Saturn
Author: María Izquierdo
Name: Saturno (Saturn)
Date: 1935
Material: Watercolor on paper affixed to cardboard
Dimensions: Unknown
Location: Lost
In 1936, French writer Antonin Artaud spent time in Mexico, where he developed a close friendship with María Izquierdo. Artaud praised her work for embodying what he called the “Indian spirit,” a profound connection to Mexico’s pre-Hispanic cultural roots, in contrast to the influence of Western intellectual traditions that he observed in other Mexican painters. When Artaud returned to France, he took approximately 40 of Izquierdo’s paintings, intending to exhibit them in Paris in 1937. However, following the exhibition at the Van den Berg Gallery in Montparnasse, Izquierdo requested the return of her works, only to be told by Artaud that they had been stolen. Although Izquierdo consistently rejected the Surrealist label, Artaud’s praise and his emphasis on the dreamlike and primitive aspects of her painting contributed to reinforcing that association in both France and Mexico.
One of the standout works from this period is Saturn, one of the paintings that went missing after the Paris exhibition.
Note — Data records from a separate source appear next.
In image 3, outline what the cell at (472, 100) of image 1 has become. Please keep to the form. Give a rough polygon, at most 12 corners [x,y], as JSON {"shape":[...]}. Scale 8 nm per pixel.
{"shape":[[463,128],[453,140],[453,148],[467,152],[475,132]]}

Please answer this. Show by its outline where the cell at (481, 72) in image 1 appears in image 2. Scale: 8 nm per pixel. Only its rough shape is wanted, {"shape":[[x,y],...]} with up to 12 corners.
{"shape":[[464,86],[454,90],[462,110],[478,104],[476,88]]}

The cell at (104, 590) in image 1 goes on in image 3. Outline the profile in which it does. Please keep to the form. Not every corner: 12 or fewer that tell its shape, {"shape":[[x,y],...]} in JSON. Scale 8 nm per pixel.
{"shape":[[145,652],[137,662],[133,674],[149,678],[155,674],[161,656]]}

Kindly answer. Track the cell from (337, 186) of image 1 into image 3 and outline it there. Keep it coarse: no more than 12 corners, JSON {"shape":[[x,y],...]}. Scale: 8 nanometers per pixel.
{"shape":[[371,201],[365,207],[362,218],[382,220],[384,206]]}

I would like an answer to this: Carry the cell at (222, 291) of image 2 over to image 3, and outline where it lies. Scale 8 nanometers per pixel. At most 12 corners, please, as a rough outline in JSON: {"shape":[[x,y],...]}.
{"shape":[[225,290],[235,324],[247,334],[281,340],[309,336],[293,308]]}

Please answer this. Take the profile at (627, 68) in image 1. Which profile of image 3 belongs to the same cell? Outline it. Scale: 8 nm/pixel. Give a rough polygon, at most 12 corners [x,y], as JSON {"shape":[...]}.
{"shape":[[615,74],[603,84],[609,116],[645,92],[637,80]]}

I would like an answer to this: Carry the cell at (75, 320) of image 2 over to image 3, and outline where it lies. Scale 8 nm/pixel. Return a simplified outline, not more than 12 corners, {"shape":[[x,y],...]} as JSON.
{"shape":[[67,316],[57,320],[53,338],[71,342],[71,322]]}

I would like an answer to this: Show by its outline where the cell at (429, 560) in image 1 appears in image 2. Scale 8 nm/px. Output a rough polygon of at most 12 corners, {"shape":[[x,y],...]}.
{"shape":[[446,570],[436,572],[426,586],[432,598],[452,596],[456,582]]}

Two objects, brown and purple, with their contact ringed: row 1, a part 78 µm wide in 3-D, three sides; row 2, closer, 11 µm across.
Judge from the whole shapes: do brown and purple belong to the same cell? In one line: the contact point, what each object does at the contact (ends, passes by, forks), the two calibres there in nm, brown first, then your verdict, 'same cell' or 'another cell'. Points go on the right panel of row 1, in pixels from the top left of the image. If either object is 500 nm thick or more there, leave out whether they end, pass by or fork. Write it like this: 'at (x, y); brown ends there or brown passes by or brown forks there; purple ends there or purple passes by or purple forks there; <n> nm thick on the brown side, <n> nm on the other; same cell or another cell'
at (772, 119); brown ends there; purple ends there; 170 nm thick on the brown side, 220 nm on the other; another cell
While the figure of Saturn has traditionally been associated with melancholy and creative genius, Izquierdo offers a markedly different interpretation. In her painting, Saturn’s influence appears not as a source of inspiration but as a force of oppression, particularly affecting women. The composition depicts female figures in states of bondage and submission, evoking a sense of entrapment under the planet’s power. Desolate landscapes and symbolic elements, such as columns, celestial bodies, and stormy skies, intensify the scene’s emotional charge, recasting Saturn as an agent of gendered domination. This reversal challenges conventional readings of the planet’s meaning and positions Izquierdo’s work within a broader critique of patriarchal structures, drawing on astrological imagery to articulate a distinctly feminist perspective.